» **What this task involves**:
Copy every item below word for word, omitting the pictures.

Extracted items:

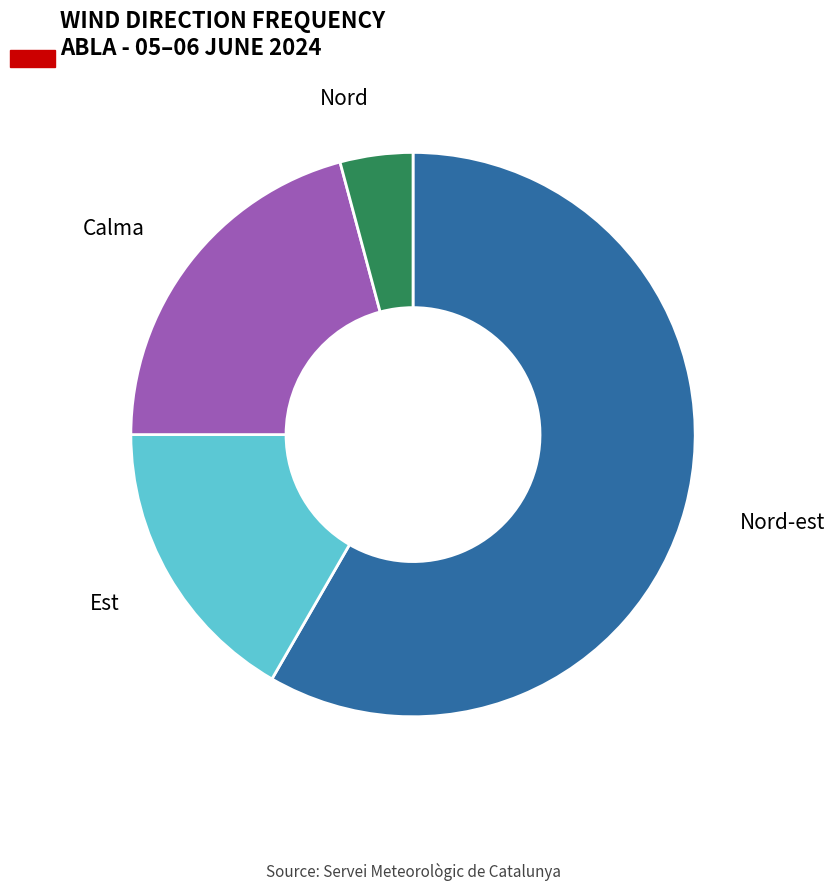

Approximately how many times larger is the value at Calma compared to Est?

1.2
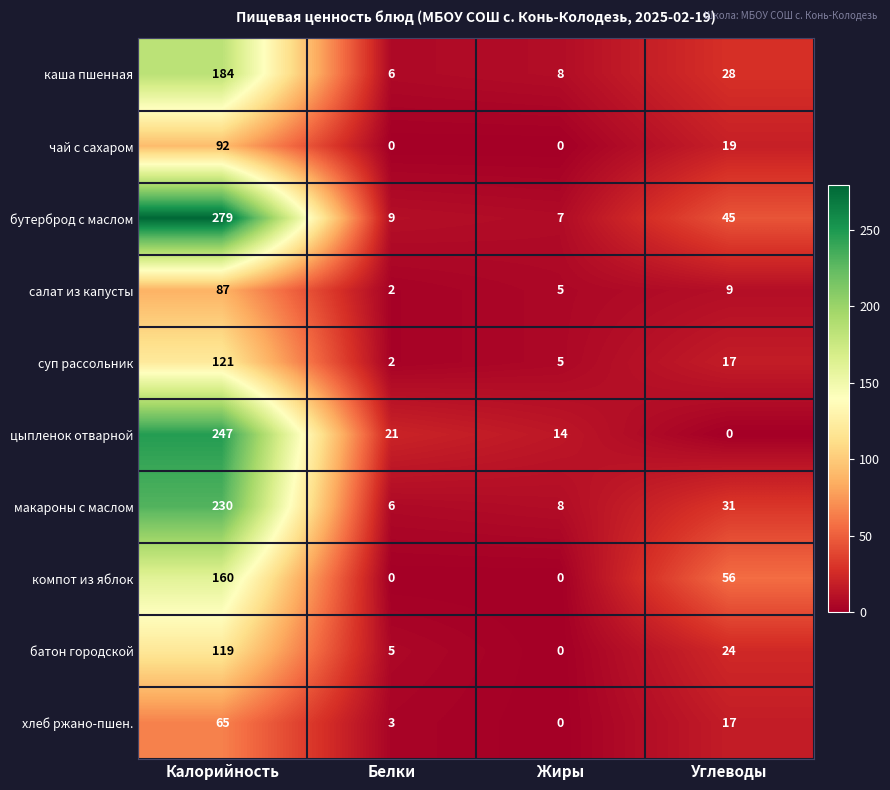

Where is макароны с маслом nearest to the value 118?

Углеводы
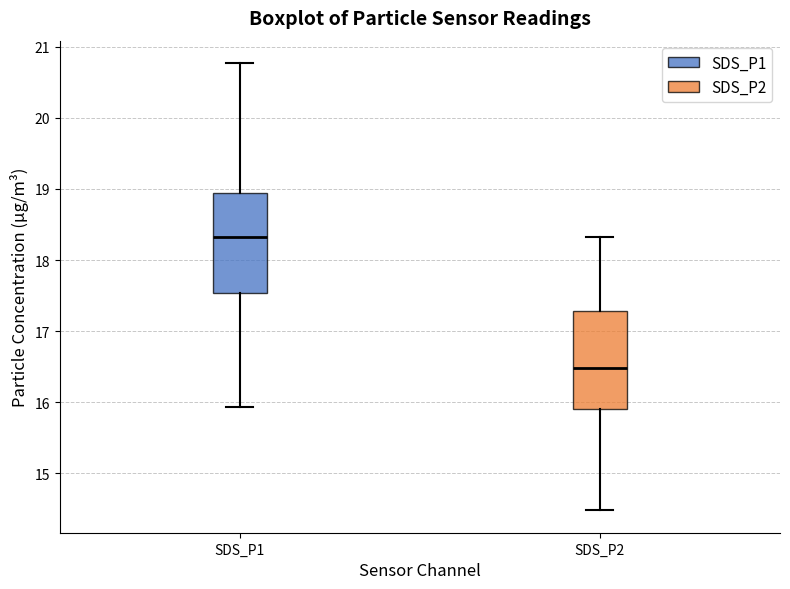

Where does the upper whisker of the box for SDS_P2 end on the y-axis? The values are not printed on the chart, so give them approximately, as read against the axis.

18.3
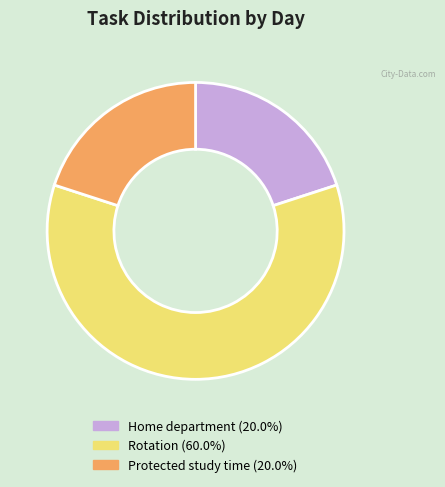

Does any single category account for the majority?

Yes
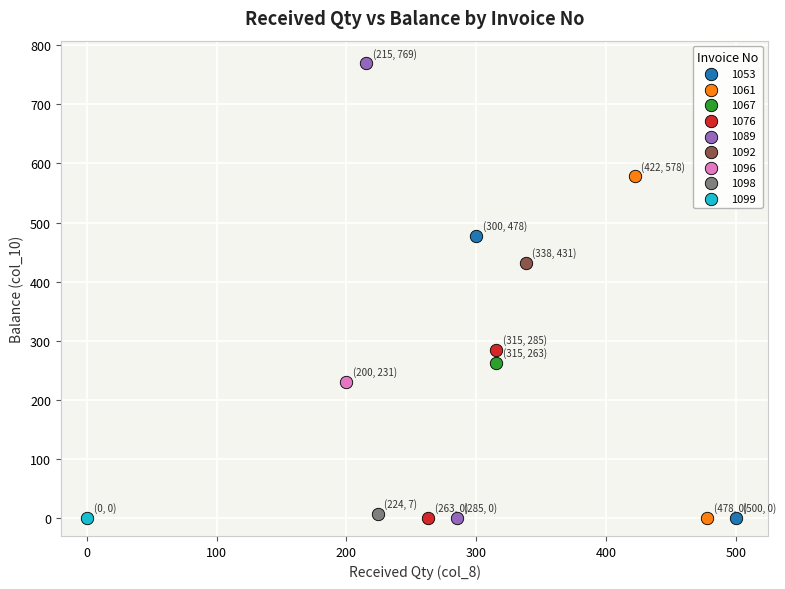

What are all the series names shown in the legend?

1053, 1061, 1067, 1076, 1089, 1092, 1096, 1098, 1099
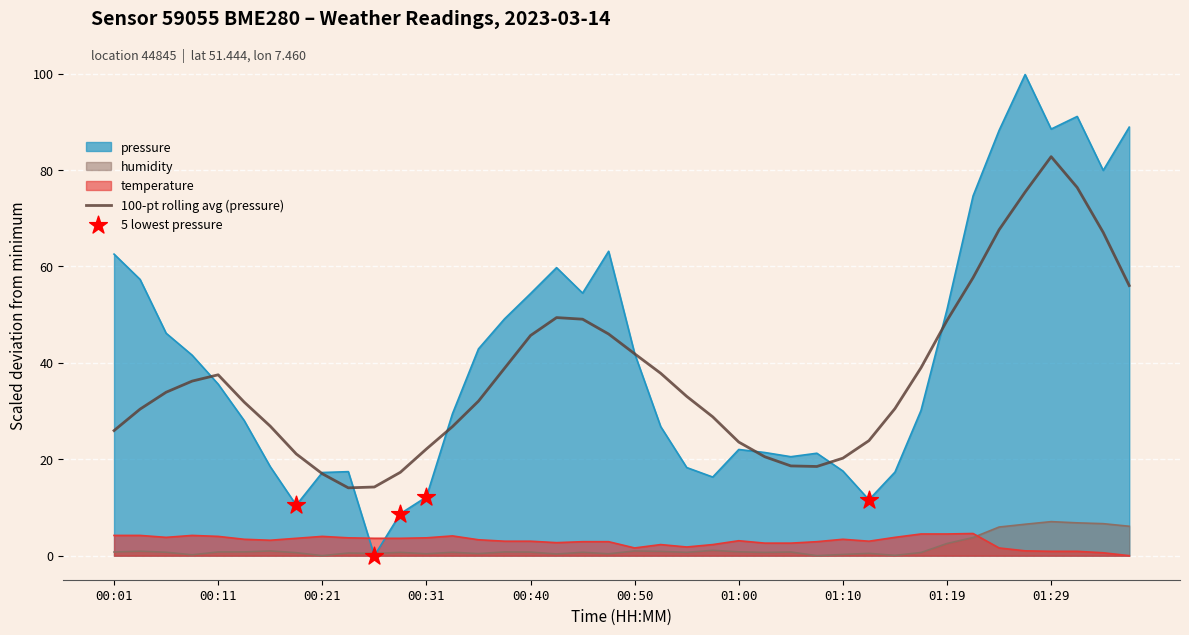

At how many categories does at least one series exceed 25?

28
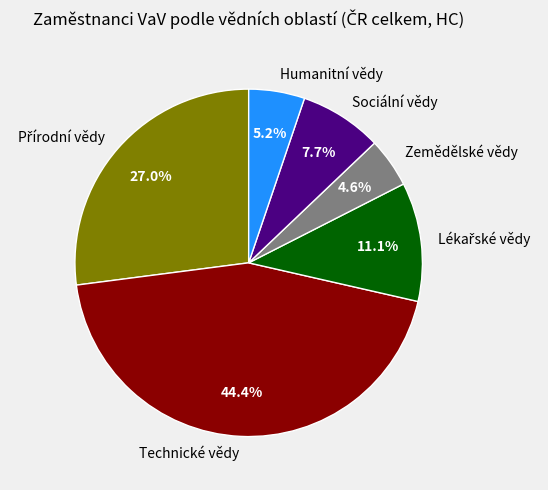

Which has a higher value, Sociální vědy or Zemědělské vědy?

Sociální vědy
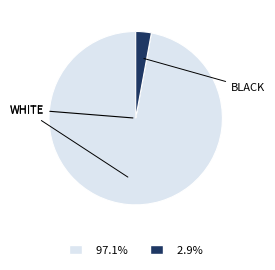

How many segments does this pie chart have?

2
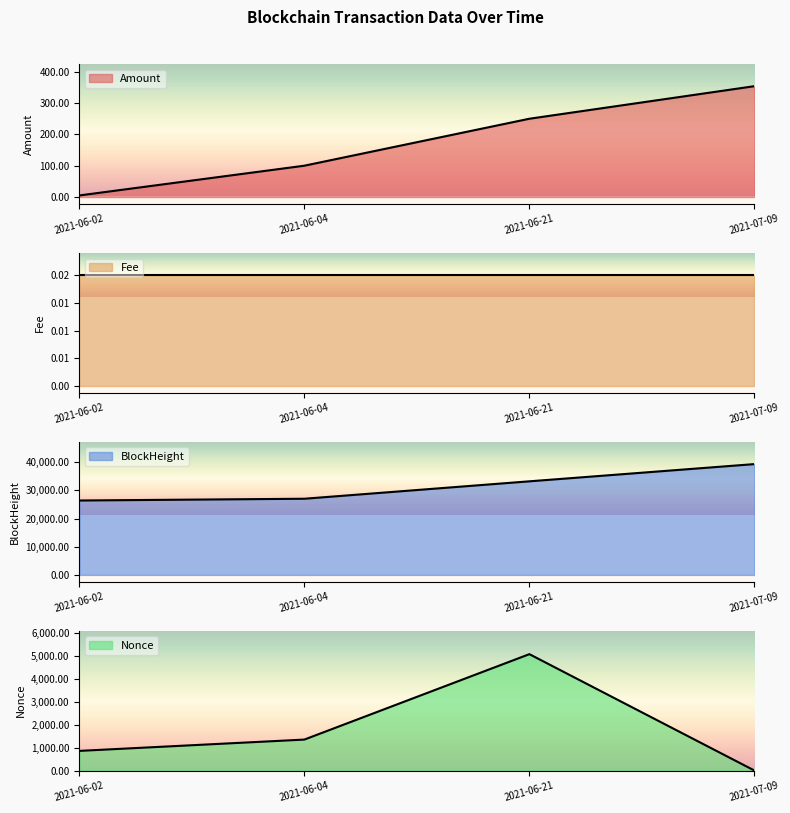

At which label is Nonce closest to 2541?

2021-06-04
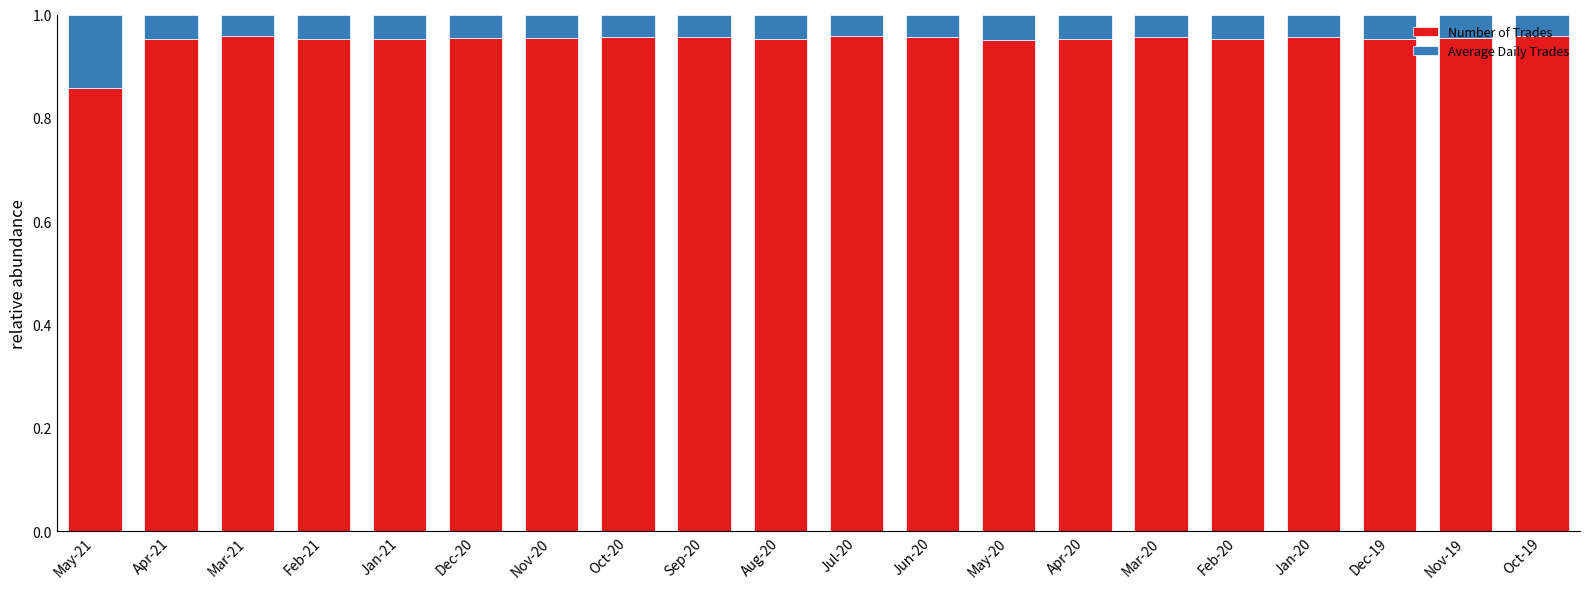

How many bars are there in total?

20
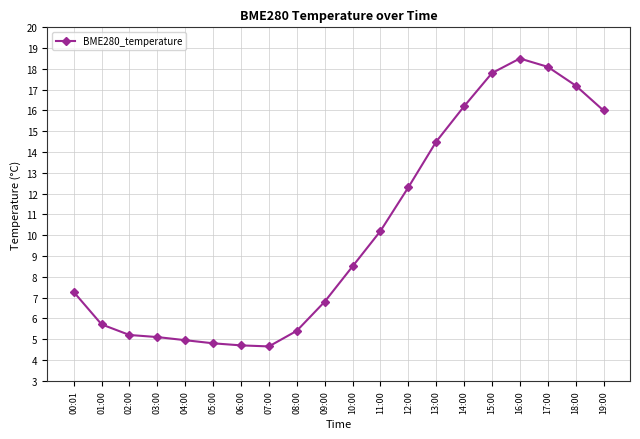

Reading left to right, list all the values displayed in this chart.

7.3	5.7	5.2	5.1	5.0	4.8	4.7	4.7	5.4	6.8	8.5	10.2	12.3	14.5	16.2	17.8	18.5	18.1	17.2	16.0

» **Task solution**:
Approximately how many times larger is the value at Calma compared to Est?

1.2

Where is макароны с маслом nearest to the value 118?

Углеводы

Where does the upper whisker of the box for SDS_P2 end on the y-axis? The values are not printed on the chart, so give them approximately, as read against the axis.

18.3

Does any single category account for the majority?

Yes

What are all the series names shown in the legend?

1053, 1061, 1067, 1076, 1089, 1092, 1096, 1098, 1099

At how many categories does at least one series exceed 25?

28

Which has a higher value, Sociální vědy or Zemědělské vědy?

Sociální vědy

How many segments does this pie chart have?

2

At which label is Nonce closest to 2541?

2021-06-04

How many bars are there in total?

20

Reading left to right, list all the values displayed in this chart.

7.3	5.7	5.2	5.1	5.0	4.8	4.7	4.7	5.4	6.8	8.5	10.2	12.3	14.5	16.2	17.8	18.5	18.1	17.2	16.0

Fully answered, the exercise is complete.